Last Updated: February 14, 2012.

Intracoronary infusion of cardiosphere-derived cells after myocardial infarction is safe and improves cardiac function, according to a phase 1 study published online Feb. 14 in The Lancet.

TUESDAY, Feb. 14 (HealthDay News) -- Intracoronary infusion of cardiosphere-derived cells (CDCs) after myocardial infarction (MI) is safe and improves cardiac function, according to a phase 1 study published online Feb. 14 in The Lancet.

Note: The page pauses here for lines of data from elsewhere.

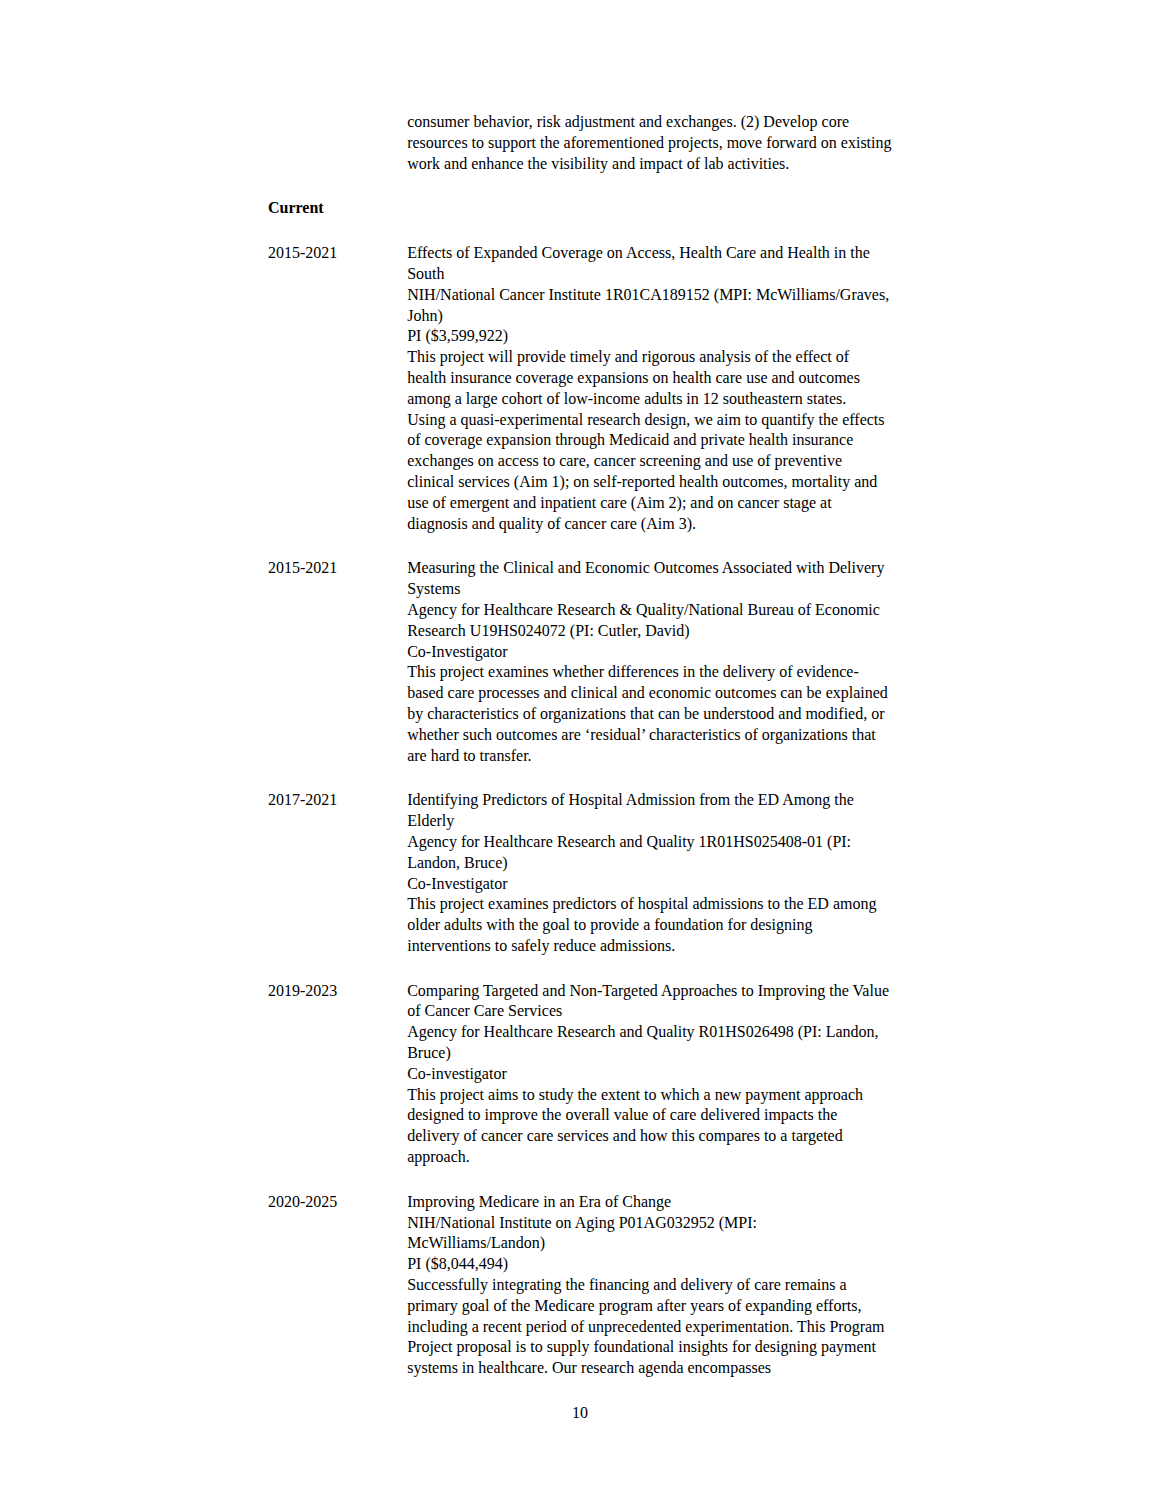consumer behavior, risk adjustment and exchanges. (2) Develop core resources to support the aforementioned projects, move forward on existing work and enhance the visibility and impact of lab activities.
Current
2015-2021
Effects of Expanded Coverage on Access, Health Care and Health in the South
NIH/National Cancer Institute 1R01CA189152 (MPI: McWilliams/Graves, John)
PI ($3,599,922)
This project will provide timely and rigorous analysis of the effect of health insurance coverage expansions on health care use and outcomes among a large cohort of low-income adults in 12 southeastern states. Using a quasi-experimental research design, we aim to quantify the effects of coverage expansion through Medicaid and private health insurance exchanges on access to care, cancer screening and use of preventive clinical services (Aim 1); on self-reported health outcomes, mortality and use of emergent and inpatient care (Aim 2); and on cancer stage at diagnosis and quality of cancer care (Aim 3).
2015-2021
Measuring the Clinical and Economic Outcomes Associated with Delivery Systems
Agency for Healthcare Research & Quality/National Bureau of Economic Research U19HS024072 (PI: Cutler, David)
Co-Investigator
This project examines whether differences in the delivery of evidence-based care processes and clinical and economic outcomes can be explained by characteristics of organizations that can be understood and modified, or whether such outcomes are ‘residual’ characteristics of organizations that are hard to transfer.
2017-2021
Identifying Predictors of Hospital Admission from the ED Among the Elderly
Agency for Healthcare Research and Quality 1R01HS025408-01 (PI: Landon, Bruce)
Co-Investigator
This project examines predictors of hospital admissions to the ED among older adults with the goal to provide a foundation for designing interventions to safely reduce admissions.
2019-2023
Comparing Targeted and Non-Targeted Approaches to Improving the Value of Cancer Care Services
Agency for Healthcare Research and Quality R01HS026498 (PI: Landon, Bruce)
Co-investigator
This project aims to study the extent to which a new payment approach designed to improve the overall value of care delivered impacts the delivery of cancer care services and how this compares to a targeted approach.
2020-2025
Improving Medicare in an Era of Change
NIH/National Institute on Aging P01AG032952 (MPI: McWilliams/Landon)
PI ($8,044,494)
Successfully integrating the financing and delivery of care remains a primary goal of the Medicare program after years of expanding efforts, including a recent period of unprecedented experimentation. This Program Project proposal is to supply foundational insights for designing payment systems in healthcare. Our research agenda encompasses
10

Raj R. Makkar, M.D., from the Cedars-Sinai Heart Institute in Los Angeles, and colleagues assessed the safety of CDC in patients with left ventricular dysfunction after MI. Twenty-five patients, two to four weeks after MI, were enrolled and allocated to receive CDCs (17 patients) or standard care (eight patients) and were included in a per-protocol analysis. For patients in the CDC group, autologous cells grown from endomyocardial biopsy specimens yielded prescribed cell doses within 36 days and were infused into the infarct-related artery 1.5 to three months following MI.

The investigators found that no complications were reported within 24 hours of CDC infusion. By six months, none of the patients had died, developed cardiac tumors, or had a major adverse cardiac event. Serious adverse events occurred in four patients in the CDC group compared with one in the control group (P = 1.00). At six months, magnetic resonance imaging analysis of patients treated with CDCs showed significant reductions in scar mass, increases in viable heart mass and regional contractility, and regional systolic wall thickening, compared with controls. There were no significant differences between the two groups at six months in end-diastolic volume, end-systolic volume, or left ventricular ejection fraction.

"We show intracoronary infusion of autologous CDCs after myocardial infarction is safe, warranting the expansion of such therapy to phase 2 study," the authors write.

Several authors disclosed financial ties to Capricor, which develops and commercializes cardiac stem cells.